_DESCRIPTION OF THE TASK_.
The entries that follow include a run beginning at the line with "PCB assembly |" and ending at the line with "in analysis |"; restate that run word for word and leave the rest out.

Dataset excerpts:
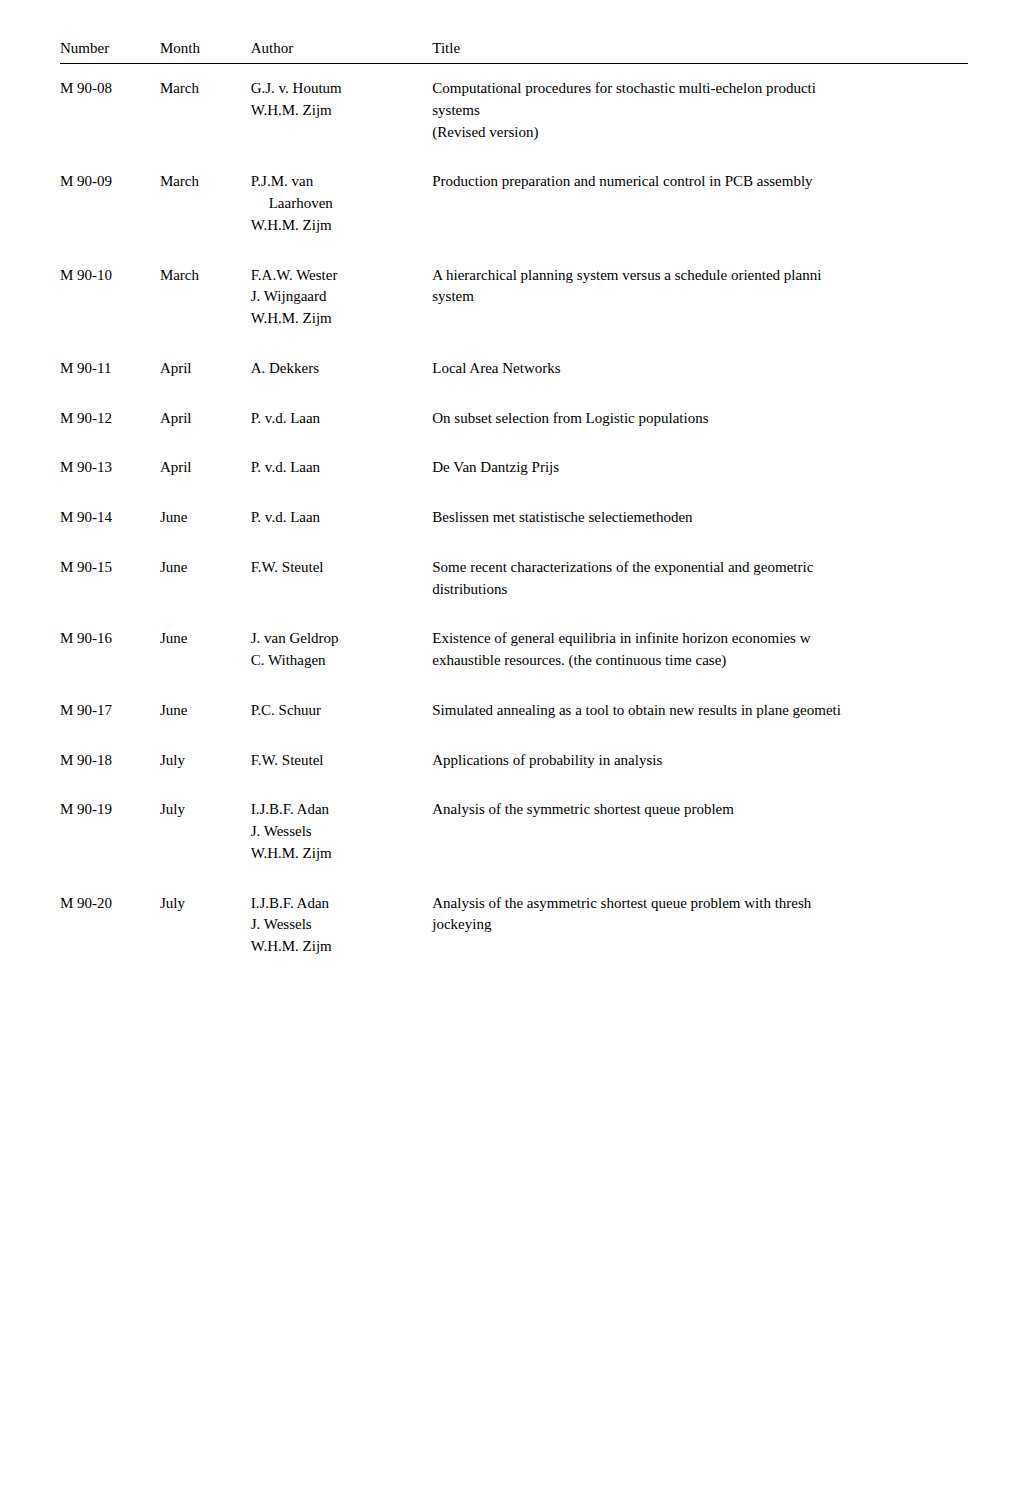| Number | Month | Author | Title |
| --- | --- | --- | --- |
| M 90-08 | March | G.J. v. Houtum W.H.M. Zijm | Computational procedures for stochastic multi-echelon producti systems (Revised version) |
| M 90-09 | March | P.J.M. van Laarhoven W.H.M. Zijm | Production preparation and numerical control in PCB assembly |
| M 90-10 | March | F.A.W. Wester J. Wijngaard W.H.M. Zijm | A hierarchical planning system versus a schedule oriented planni system |
| M 90-11 | April | A. Dekkers | Local Area Networks |
| M 90-12 | April | P. v.d. Laan | On subset selection from Logistic populations |
| M 90-13 | April | P. v.d. Laan | De Van Dantzig Prijs |
| M 90-14 | June | P. v.d. Laan | Beslissen met statistische selectiemethoden |
| M 90-15 | June | F.W. Steutel | Some recent characterizations of the exponential and geometric distributions |
| M 90-16 | June | J. van Geldrop C. Withagen | Existence of general equilibria in infinite horizon economies w exhaustible resources. (the continuous time case) |
| M 90-17 | June | P.C. Schuur | Simulated annealing as a tool to obtain new results in plane geometi |
| M 90-18 | July | F.W. Steutel | Applications of probability in analysis |
| M 90-19 | July | I.J.B.F. Adan J. Wessels W.H.M. Zijm | Analysis of the symmetric shortest queue problem |
| M 90-20 | July | I.J.B.F. Adan J. Wessels W.H.M. Zijm | Analysis of the asymmetric shortest queue problem with thresh jockeying |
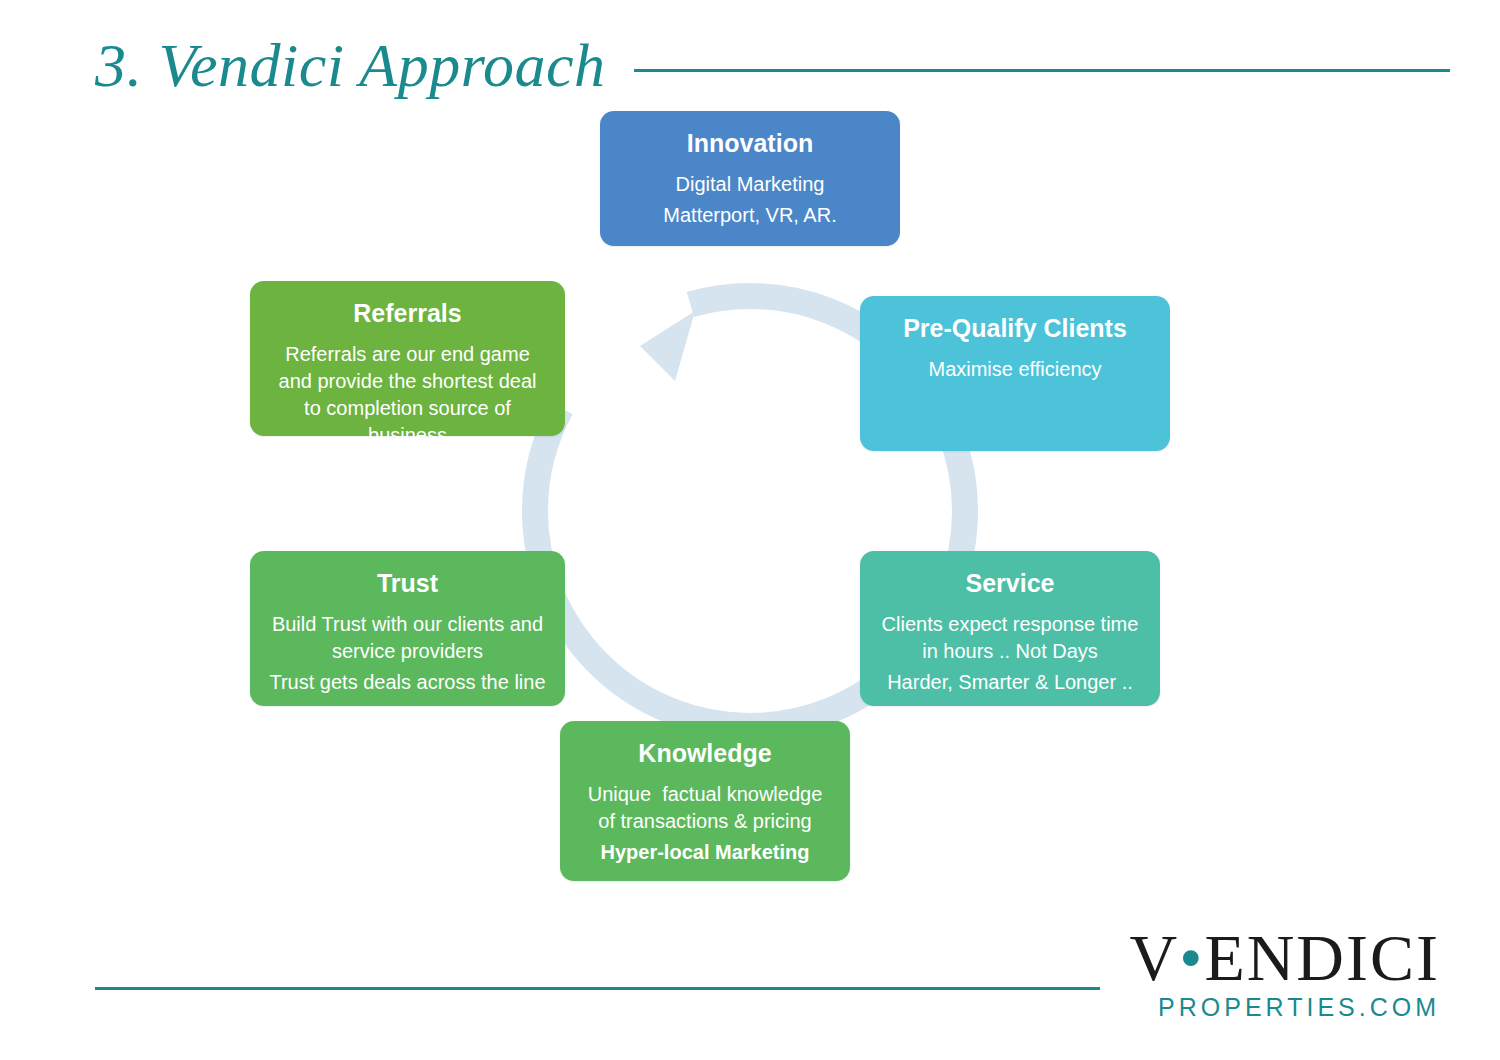3. Vendici Approach
Innovation
Digital Marketing
Matterport, VR, AR.
Pre-Qualify Clients
Maximise efficiency
Service
Clients expect response time in hours .. Not Days
Harder, Smarter & Longer ..
Knowledge
Unique factual knowledge of transactions & pricing
Hyper-local Marketing
Trust
Build Trust with our clients and service providers
Trust gets deals across the line
Referrals
Referrals are our end game and provide the shortest deal to completion source of business
V•ENDICI
PROPERTIES.COM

_ANSWER TO THE EXERCISE_.
| M 90-09 | March | P.J.M. van Laarhoven W.H.M. Zijm | Production preparation and numerical control in PCB assembly |
| M 90-10 | March | F.A.W. Wester J. Wijngaard W.H.M. Zijm | A hierarchical planning system versus a schedule oriented planni system |
| M 90-11 | April | A. Dekkers | Local Area Networks |
| M 90-12 | April | P. v.d. Laan | On subset selection from Logistic populations |
| M 90-13 | April | P. v.d. Laan | De Van Dantzig Prijs |
| M 90-14 | June | P. v.d. Laan | Beslissen met statistische selectiemethoden |
| M 90-15 | June | F.W. Steutel | Some recent characterizations of the exponential and geometric distributions |
| M 90-16 | June | J. van Geldrop C. Withagen | Existence of general equilibria in infinite horizon economies w exhaustible resources. (the continuous time case) |
| M 90-17 | June | P.C. Schuur | Simulated annealing as a tool to obtain new results in plane geometi |
| M 90-18 | July | F.W. Steutel | Applications of probability in analysis |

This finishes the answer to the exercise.